On Behalf of | Nov 19, 2025 | Real Estate Law |

Easements provide access to real property or to the resources contained on real property, such as water. Neighbors and utility companies are among the parties who may pursue or hold an easement. 

Easements could allow a local electrical company to access supply lines and other infrastructure. They may grant neighbors the right to cross a property to access a landlocked parcel. 

Easements can have a minor negative impact on owners by limiting their privacy and potentially impacting the fair market value of their real estate holdings. There are certain situations in which easements end or owners can seek to extinguish them, including mergers. What does that mean for the purposes of requesting the termination of an easement? 
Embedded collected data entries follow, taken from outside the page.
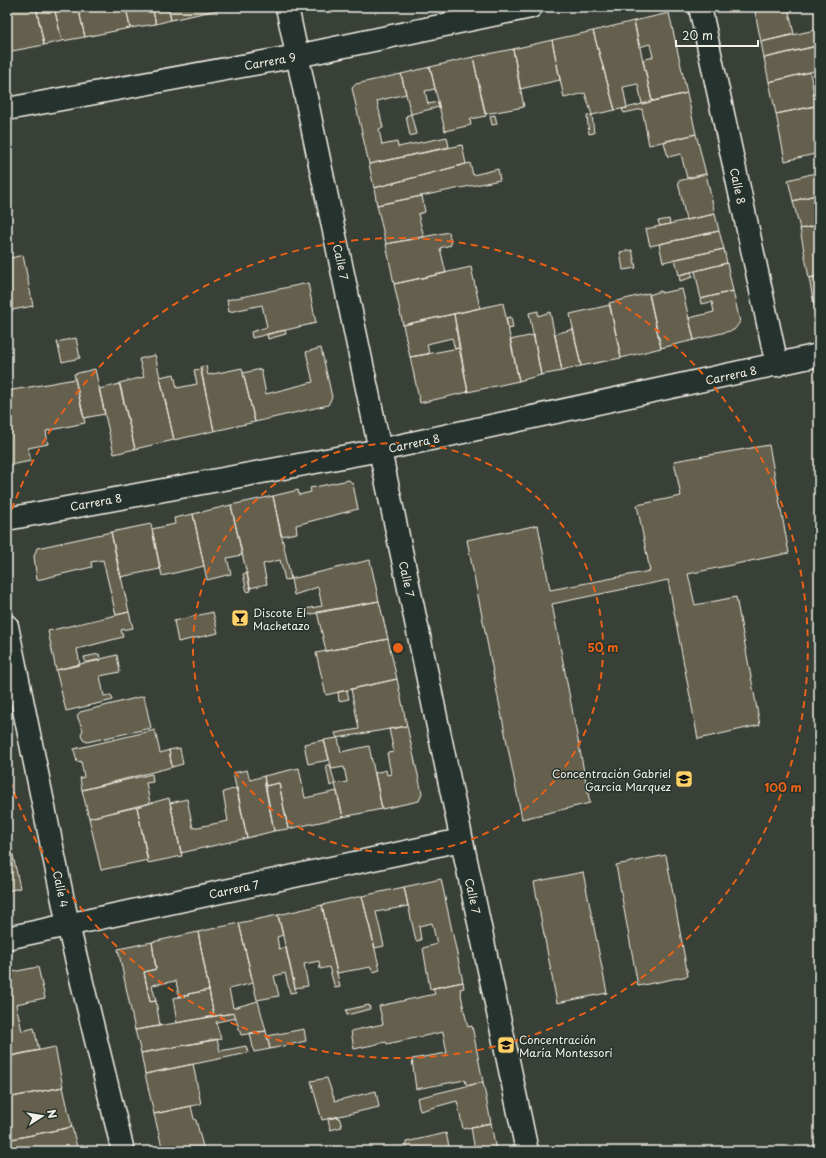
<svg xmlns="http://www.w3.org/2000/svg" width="826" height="1158" viewBox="0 0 826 1158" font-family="'Playpen Sans',sans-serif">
<rect width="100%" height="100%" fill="#394037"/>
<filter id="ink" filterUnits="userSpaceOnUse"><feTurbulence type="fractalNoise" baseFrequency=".025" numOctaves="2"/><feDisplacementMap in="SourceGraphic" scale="8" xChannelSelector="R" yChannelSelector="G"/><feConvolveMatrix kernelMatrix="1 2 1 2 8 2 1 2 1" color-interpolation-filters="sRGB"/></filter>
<g filter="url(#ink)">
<!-- building -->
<path fill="#65604e" stroke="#f4f1e8" d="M7,7H36L44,45L7,52Z
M36,7H54L62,41L44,45Z
M54,7H78L85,37L62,41Z
M78,7H126L130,28L85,37Z
M126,7H152L156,24L130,28Z
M152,7H168L171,20L156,24Z
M168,7H231L171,20Z
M754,7H788L794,34L761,42Z
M669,13L687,93L652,101L643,60L653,57L650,44L639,47L634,21Z
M634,21L652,101L642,104L638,84L623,87L627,108L615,110L593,31Z
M815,30L818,46L764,58L761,42Z
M593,31L615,110L592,115L585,93L564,98L552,40Z
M552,40L560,80L520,89L513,49Z
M816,46L819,70L769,82L764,58Z
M513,49L524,107L485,114L473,57Z
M473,57L486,116L470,119L471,125L445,131L430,67Z
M430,67L435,89L425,91L428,104L438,102L439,107L411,114L401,74Z
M810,72L816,106L776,114L769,82Z
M401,74L406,94L377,101L383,128L379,129L382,145L397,142L398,147L447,137L449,147L369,164L352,88L356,84Z
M687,93L696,134L649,145L642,109L624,113L622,109Z
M819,105V153L785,161L776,114Z
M411,114L416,134L410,136L406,116Z
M495,115L497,124L492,125L490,116Z
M592,115L594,133L589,134L587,116Z
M696,134L706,174L687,178L681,154L668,157L664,142Z
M462,145L466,164L374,188L369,164Z
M470,163L473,175L498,169L500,180L377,205L374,188Z
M819,172V194L793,201L788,180Z
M706,174L715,214L686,220L678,181Z
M819,194V225L800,229L793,201Z
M422,196L425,212L418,214L424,237L386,244L377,205Z
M715,214L719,231L650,246L646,229Z
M669,219L670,224L660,226L658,221Z
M819,225V276L809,278L800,229Z
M719,231L724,249L663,262L659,244Z
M449,232L451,245L440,248L446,273L394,284L386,244Z
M724,249L727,263L679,275L675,259Z
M632,250L636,268L623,270L620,252Z
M23,255L33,306L7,311V259Z
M727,263L733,291L701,299L695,271Z
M471,267L480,308L403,325L394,284Z
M691,272L693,277L680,281L679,275Z
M819,276V314L816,315L809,278Z
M308,283L316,323L252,338L251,332L267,327L262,305L229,312L227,300Z
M682,289L694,340L661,348L649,295L661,291V293Z
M733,291L740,322L734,330L694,340L689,318L714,312L712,302L701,304L700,299Z
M649,293L661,348L621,358L609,303Z
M503,303L519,381L468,392L454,314Z
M610,305L621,358L581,366L570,314Z
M538,311V316L550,312L562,371L541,375L529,313Z
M454,314L459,348L455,349L452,338L427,344L429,354L410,357L403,325Z
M511,317L513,328L508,329L506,318Z
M573,329L581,366L562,371L555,334Z
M285,330L286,334L268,339L267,334Z
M534,335L541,375L519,381L510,340Z
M76,338L80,358L62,362L57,342Z
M321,348L332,397L328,405L255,422L243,373L261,369L266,394L313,382L306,352Z
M459,348L468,392L420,403L410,357Z
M155,355L174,440L135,449L119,383L144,377L139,359Z
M206,366L208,375L242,368L255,422L214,431L200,367Z
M95,369L105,414L84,418L74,374Z
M201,369L214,431L174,440L160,377L174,374L177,388L197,384L194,370Z
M75,379L85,423L46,431L48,444L28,448L31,461L10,465L7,450V391Z
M120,384L135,449L114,454L99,389Z
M769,445L789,553L688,574L695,605L736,597L760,725L698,739L668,580L552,604L590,803L522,819L467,540L538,525L550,590L650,571L637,505L681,496L674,461Z
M349,480L353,484L358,509L296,525L297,533L281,536L273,496L298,490L299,495L311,492L310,488Z
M273,496L291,579L285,580L280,560L263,564L267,584L250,588L231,505Z
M231,505L242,555L227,558L231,574L207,580L193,514Z
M193,514L204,566L162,576L152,529L175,524L174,518Z
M151,524L160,569L120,577L111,532Z
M111,532L129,612L116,615L103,560L91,562L92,567L37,580L34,556L37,548Z
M370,560L379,601L307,615L305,609L322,606L318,587L294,595L291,579Z
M247,573L251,591L247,592L243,574Z
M379,601L388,639L326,651L317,612Z
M129,612L133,628L121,630L123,637L77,649L80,665L56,670L48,631Z
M213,612L218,633L178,642L174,621Z
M388,639L397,679L326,695L316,653Z
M99,654L101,660L86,663L84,657Z
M117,655L120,672L100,676L104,696L111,695L113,700L66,711L56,670Z
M397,679L407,726L337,738L335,733L359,729L351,689Z
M347,690L349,699L339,701L338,692Z
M144,696L151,728L87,742L83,740L81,734L83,730L77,716L80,712Z
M407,726L422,793L419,801L382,809L375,773L386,770L387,775L391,774L387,753L394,752L389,729Z
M155,730L160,753L169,750L172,767L82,790L80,778L84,777L81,761L77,762L74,749Z
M338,738L341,752L369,746L382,809L343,817L335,784L347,782L344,767L332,769L324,740Z
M324,740L329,760L308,764L304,744Z
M180,748L183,764L172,767L169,750Z
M326,765H330L335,784L330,786Z
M299,768L305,798L337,791L343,817L288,829L279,783L265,786L264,776Z
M247,770L250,780L264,776L274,831L247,838L233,773Z
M152,774L153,782L146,783L150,803L89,818L82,790Z
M279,783L288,829L274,831L265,786Z
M237,788L247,838L181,853L170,803L187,799L193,828L228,821L223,792Z
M169,798L182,856L148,863L137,807Z
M137,807L148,860L101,870L89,818Z
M7,825L14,860L7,862Z
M666,855L688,976L638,986L616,865Z
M14,860L20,888L7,891V862Z
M583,872L607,993L557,1003L534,882Z
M441,879L463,982L430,989L423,948L437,944L432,923L419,926L421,940L416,941L404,887Z
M404,887L408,906L376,912L384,946L375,948L362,896Z
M362,896L380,970L373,972L371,967L337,973L322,905Z
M322,905L340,987L335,988L329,967L320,969L319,961L304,964L308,986L295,988L278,915Z
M278,915L283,935L277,937L279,949L286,947L296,992L290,993L285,973L274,976L279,996L257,1000L239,923Z
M239,923L253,983L229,989L233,1008L258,1001L266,1031L241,1035L234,1013L214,1016L198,932Z
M198,932L209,990L188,994L189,995L179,997L176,981L152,985L156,1001L150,1002L144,972L156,969L152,942Z
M152,942L156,969L144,972L150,1002L156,1001L160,1026L135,1030L118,949Z
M38,967L45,998L16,1004L22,1031L34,1028L39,1050L9,1056L7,1046V973Z
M463,982L464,988L460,989L464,1010L468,1027L472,1026L483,1082L467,1086L465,1080L416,1089L412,1059L447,1053L443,1032L387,1044L386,1042L354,1049L351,1031L383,1024L379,1006L435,994L433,988Z
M209,990L214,1016L177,1023L173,998L189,995L188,994Z
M369,1005L370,1009L347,1015L346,1010Z
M234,1013L236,1018L216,1022L221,1039L141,1053L135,1030Z
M304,1029L306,1041L270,1049L267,1036Z
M266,1031L270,1049L254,1052L250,1033Z
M217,1039L220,1051L246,1046L248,1053L145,1074L141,1053Z
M55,1047L63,1087L7,1098V1057Z
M193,1064L201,1104L154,1114L145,1074Z
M327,1078L335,1101L376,1091L379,1107L322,1120L311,1081Z
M483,1082L491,1123L463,1129L457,1101L420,1111L417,1098Z
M63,1087L72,1127L7,1140V1098Z
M191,1106L194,1119L196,1120L203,1147L190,1151H163L154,1114Z
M339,1117L342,1127L330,1130L328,1119Z
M491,1123L496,1151H475L471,1127Z
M72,1127L78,1151H7V1140Z
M446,1133L450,1151H407L406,1142Z"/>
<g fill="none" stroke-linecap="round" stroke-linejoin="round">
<defs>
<path id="minor" d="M287,7L527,1151
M700,7L777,365
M7,109L297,56L531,7
M7,519L380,450L819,355
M7,626L68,925L123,1151
M7,938L461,840"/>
</defs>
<!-- minor casing -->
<use href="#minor" stroke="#f4f1e8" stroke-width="25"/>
<!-- minor -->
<use href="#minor" stroke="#26332d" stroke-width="22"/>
</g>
</g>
<!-- distance rings -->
<g fill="none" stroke="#e96117" stroke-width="2" stroke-dasharray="7 5">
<circle cx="398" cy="648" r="205"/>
<path d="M8 521A410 410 0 1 1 8 775"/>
</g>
<!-- icons -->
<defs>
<symbol id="bar-square" viewBox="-11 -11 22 22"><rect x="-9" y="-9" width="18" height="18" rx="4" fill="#ffd166" stroke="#26332d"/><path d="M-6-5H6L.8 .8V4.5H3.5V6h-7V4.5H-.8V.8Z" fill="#111"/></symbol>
<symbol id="school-square" viewBox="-11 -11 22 22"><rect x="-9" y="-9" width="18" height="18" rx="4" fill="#ffd166" stroke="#26332d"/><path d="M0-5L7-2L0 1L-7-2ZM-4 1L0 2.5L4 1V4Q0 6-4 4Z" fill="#111"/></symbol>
</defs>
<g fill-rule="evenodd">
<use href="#bar-square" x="230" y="608" width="20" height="20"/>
<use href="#school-square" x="674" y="769" width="20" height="20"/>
<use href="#school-square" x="496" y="1035" width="20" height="20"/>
</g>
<g text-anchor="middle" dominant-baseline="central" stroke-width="3" stroke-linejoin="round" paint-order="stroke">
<!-- street labels -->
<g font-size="11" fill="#f4f1e8" stroke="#26332d">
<text transform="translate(270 61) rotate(-10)">Carrera 9</text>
<text transform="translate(738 186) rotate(78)">Calle 8</text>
<text transform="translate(341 262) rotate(78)">Calle 7</text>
<text transform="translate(731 375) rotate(-12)">Carrera 8</text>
<text transform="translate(414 443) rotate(-12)">Carrera 8</text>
<text transform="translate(96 502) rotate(-10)">Carrera 8</text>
<text transform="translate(407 579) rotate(78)">Calle 7</text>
<text transform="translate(61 889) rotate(78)">Calle 4</text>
<text transform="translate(234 889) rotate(-12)">Carrera 7</text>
<text transform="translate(473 896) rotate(78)">Calle 7</text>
</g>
<!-- poi labels -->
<g font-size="11" fill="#f4f1e8" stroke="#26332d" text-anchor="start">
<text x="253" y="612">Discote El<tspan x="253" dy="13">Machetazo</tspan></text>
<text x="671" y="773" text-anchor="end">Concentración Gabriel<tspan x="671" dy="13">Garcia Marquez</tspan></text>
<text x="519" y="1039">Concentración<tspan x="519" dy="13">María Montessori</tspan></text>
</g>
</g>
<circle cx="398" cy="648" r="6" fill="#e96117" stroke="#26332d" stroke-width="2"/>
<g font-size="12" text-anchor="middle" font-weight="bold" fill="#e96117" stroke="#26332d" stroke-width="3" stroke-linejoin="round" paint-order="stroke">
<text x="603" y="652">50 m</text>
<text x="783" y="792">100 m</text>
</g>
<!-- margin -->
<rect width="826" height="1158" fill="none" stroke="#26332d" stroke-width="24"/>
<rect x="12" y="12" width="802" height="1134" fill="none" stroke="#f4f1e8" stroke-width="1.5" filter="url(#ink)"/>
<!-- north arrow -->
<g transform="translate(42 1116) rotate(78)" stroke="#26332d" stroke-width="3" paint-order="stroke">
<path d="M0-3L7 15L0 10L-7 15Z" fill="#f4f1e8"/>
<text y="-6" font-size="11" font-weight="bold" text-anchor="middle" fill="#f4f1e8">N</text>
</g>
<!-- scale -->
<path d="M676 40v6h82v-6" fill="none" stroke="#f4f1e8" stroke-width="2"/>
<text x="682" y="40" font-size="12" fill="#f4f1e8" stroke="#26332d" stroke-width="3" paint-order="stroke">20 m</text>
</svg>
Parcel acquisition can constitute a merger

In agricultural areas, ambitious professionals made multiple properties in the same area. They may even purchase multiple adjacent parcels in an attempt to expand their operation. In a scenario where acquiring another parcel renders an easement unnecessary because a property owner has access to resources or the road, an easement against a nearby parcel may be eligible for termination. 

The combination of two or more parcels into a single, larger parcel by an owner could also provide the basis to extinguish an easement. These same principles apply, regardless of the location or zoning of the parcels. The property owner affected by the easement can present documentation to the courts showing that the merger that occurred through the acquisition of multiple parcels has effectively eliminated the need for an easement. 

Property owners trying to optimize their control of their holdings and the value of their property may choose to extinguish an easement in some cases. Reviewing the easement itself can help a property owner identify when terminating the easement.